> **Work instruction**: What the task requires is each entry, restated exactly.
- Opening Delimiter -
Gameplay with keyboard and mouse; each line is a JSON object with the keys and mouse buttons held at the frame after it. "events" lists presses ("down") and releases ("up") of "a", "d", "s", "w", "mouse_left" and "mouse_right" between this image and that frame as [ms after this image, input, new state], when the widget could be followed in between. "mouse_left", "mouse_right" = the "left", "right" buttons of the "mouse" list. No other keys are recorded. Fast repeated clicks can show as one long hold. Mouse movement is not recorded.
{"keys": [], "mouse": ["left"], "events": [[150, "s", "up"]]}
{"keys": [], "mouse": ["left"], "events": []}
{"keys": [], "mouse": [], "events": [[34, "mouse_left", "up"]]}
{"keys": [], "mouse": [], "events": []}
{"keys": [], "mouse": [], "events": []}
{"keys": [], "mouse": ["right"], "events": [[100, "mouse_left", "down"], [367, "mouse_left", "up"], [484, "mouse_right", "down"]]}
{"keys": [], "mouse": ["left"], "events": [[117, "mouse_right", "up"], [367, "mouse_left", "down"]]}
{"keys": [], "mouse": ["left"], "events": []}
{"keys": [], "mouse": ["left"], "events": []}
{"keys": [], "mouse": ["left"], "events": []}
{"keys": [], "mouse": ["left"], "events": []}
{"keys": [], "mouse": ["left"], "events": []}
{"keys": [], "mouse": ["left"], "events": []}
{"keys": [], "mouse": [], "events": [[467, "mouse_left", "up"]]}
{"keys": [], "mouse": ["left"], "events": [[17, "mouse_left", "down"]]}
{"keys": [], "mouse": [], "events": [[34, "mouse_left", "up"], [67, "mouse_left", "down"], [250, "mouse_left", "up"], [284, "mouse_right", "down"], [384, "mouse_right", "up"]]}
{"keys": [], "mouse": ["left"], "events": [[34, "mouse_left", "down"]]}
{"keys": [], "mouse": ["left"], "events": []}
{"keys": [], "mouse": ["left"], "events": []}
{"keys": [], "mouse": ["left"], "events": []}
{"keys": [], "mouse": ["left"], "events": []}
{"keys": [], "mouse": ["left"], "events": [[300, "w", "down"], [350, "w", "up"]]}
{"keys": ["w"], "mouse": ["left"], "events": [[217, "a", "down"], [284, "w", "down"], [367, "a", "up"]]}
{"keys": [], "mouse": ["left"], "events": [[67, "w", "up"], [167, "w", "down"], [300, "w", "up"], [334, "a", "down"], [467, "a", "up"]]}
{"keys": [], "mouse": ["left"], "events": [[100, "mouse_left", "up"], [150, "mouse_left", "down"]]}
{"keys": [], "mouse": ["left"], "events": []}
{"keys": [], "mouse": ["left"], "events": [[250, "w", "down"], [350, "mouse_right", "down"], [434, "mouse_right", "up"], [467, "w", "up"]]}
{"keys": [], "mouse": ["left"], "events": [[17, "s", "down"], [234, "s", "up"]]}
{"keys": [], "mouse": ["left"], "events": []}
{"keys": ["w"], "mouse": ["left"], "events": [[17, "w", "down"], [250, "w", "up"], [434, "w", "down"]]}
- Closing Delimiter -
> **Exercise output**:
Gameplay with keyboard and mouse; each line is a JSON object with the keys and mouse buttons held at the frame after it. "events" lists presses ("down") and releases ("up") of "a", "d", "s", "w", "mouse_left" and "mouse_right" between this image and that frame as [ms after this image, input, new state], when the widget could be followed in between. "mouse_left", "mouse_right" = the "left", "right" buttons of the "mouse" list. No other keys are recorded. Fast repeated clicks can show as one long hold. Mouse movement is not recorded.
{"keys": [], "mouse": ["left"], "events": [[150, "s", "up"]]}
{"keys": [], "mouse": ["left"], "events": []}
{"keys": [], "mouse": [], "events": [[34, "mouse_left", "up"]]}
{"keys": [], "mouse": [], "events": []}
{"keys": [], "mouse": [], "events": []}
{"keys": [], "mouse": ["right"], "events": [[100, "mouse_left", "down"], [367, "mouse_left", "up"], [484, "mouse_right", "down"]]}
{"keys": [], "mouse": ["left"], "events": [[117, "mouse_right", "up"], [367, "mouse_left", "down"]]}
{"keys": [], "mouse": ["left"], "events": []}
{"keys": [], "mouse": ["left"], "events": []}
{"keys": [], "mouse": ["left"], "events": []}
{"keys": [], "mouse": ["left"], "events": []}
{"keys": [], "mouse": ["left"], "events": []}
{"keys": [], "mouse": ["left"], "events": []}
{"keys": [], "mouse": [], "events": [[467, "mouse_left", "up"]]}
{"keys": [], "mouse": ["left"], "events": [[17, "mouse_left", "down"]]}
{"keys": [], "mouse": [], "events": [[34, "mouse_left", "up"], [67, "mouse_left", "down"], [250, "mouse_left", "up"], [284, "mouse_right", "down"], [384, "mouse_right", "up"]]}
{"keys": [], "mouse": ["left"], "events": [[34, "mouse_left", "down"]]}
{"keys": [], "mouse": ["left"], "events": []}
{"keys": [], "mouse": ["left"], "events": []}
{"keys": [], "mouse": ["left"], "events": []}
{"keys": [], "mouse": ["left"], "events": []}
{"keys": [], "mouse": ["left"], "events": [[300, "w", "down"], [350, "w", "up"]]}
{"keys": ["w"], "mouse": ["left"], "events": [[217, "a", "down"], [284, "w", "down"], [367, "a", "up"]]}
{"keys": [], "mouse": ["left"], "events": [[67, "w", "up"], [167, "w", "down"], [300, "w", "up"], [334, "a", "down"], [467, "a", "up"]]}
{"keys": [], "mouse": ["left"], "events": [[100, "mouse_left", "up"], [150, "mouse_left", "down"]]}
{"keys": [], "mouse": ["left"], "events": []}
{"keys": [], "mouse": ["left"], "events": [[250, "w", "down"], [350, "mouse_right", "down"], [434, "mouse_right", "up"], [467, "w", "up"]]}
{"keys": [], "mouse": ["left"], "events": [[17, "s", "down"], [234, "s", "up"]]}
{"keys": [], "mouse": ["left"], "events": []}
{"keys": ["w"], "mouse": ["left"], "events": [[17, "w", "down"], [250, "w", "up"], [434, "w", "down"]]}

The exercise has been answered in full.